:: Sezione del testo ::
Dei biologi dell’Università di Auckland hanno pensato a un modo per riutilizzare gli scarti di frutta.
Poiché nulla va sprecato, il lavoro ha portato i ricercatori a produrre una farina piena di nutrienti, ottenuta proprio dalla fermentazione di alimenti, che, in caso contrario, sarebbero finiti nel cestino.
L’idea dell’Università di Auckland per riutilizzare gli scarti di frutta
Per immettere in commercio la loro innovativa idea, gli autori dello studio hanno costituito una società spin-off, Green Spot Technologies, detentore della proprietà intellettuale dell’iter di fermentazione e della soluzione associata.
:::
## Elenco dei compiti
a: Elenca tutti i nomi con cui il testo sulla farina dagli scarti di frutta indica chi ha svolto il lavoro.
b: Aggiorna il testo sulla farina dagli scarti di frutta da "L’idea dell’Università di" fino a "della soluzione associata." incluso, sostituendo "società spin-off" con "start-up".
Le righe che seguono sono materiale a parte, separato dal testo.
:: Materiale estratto ::
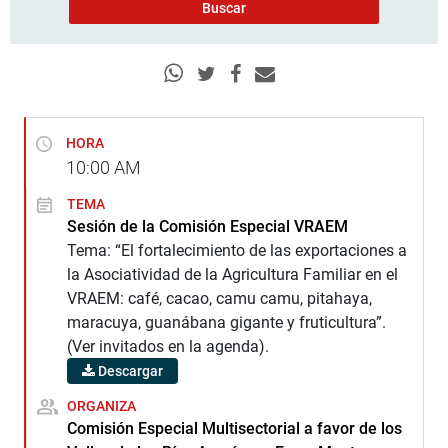
HORA
10:00
AM
TEMA
Sesión de la Comisión Especial VRAEM
Tema: “El fortalecimiento de las exportaciones a
la Asociatividad de la Agricultura Familiar en el
VRAEM: café, cacao, camu camu, pitahaya,
maracuya, guanábana gigante y fruticultura”.
(Ver invitados en la agenda).
Descargar
ORGANIZA
Comisión Especial Multisectorial a favor de los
:::
## Risposte numerate
a: biologi, ricercatori, autori dello studio

b:
L’idea dell’Università di Auckland per riutilizzare gli scarti di frutta
Per immettere in commercio la loro innovativa idea, gli autori dello studio hanno costituito una start-up, Green Spot Technologies, detentore della proprietà intellettuale dell’iter di fermentazione e della soluzione associata.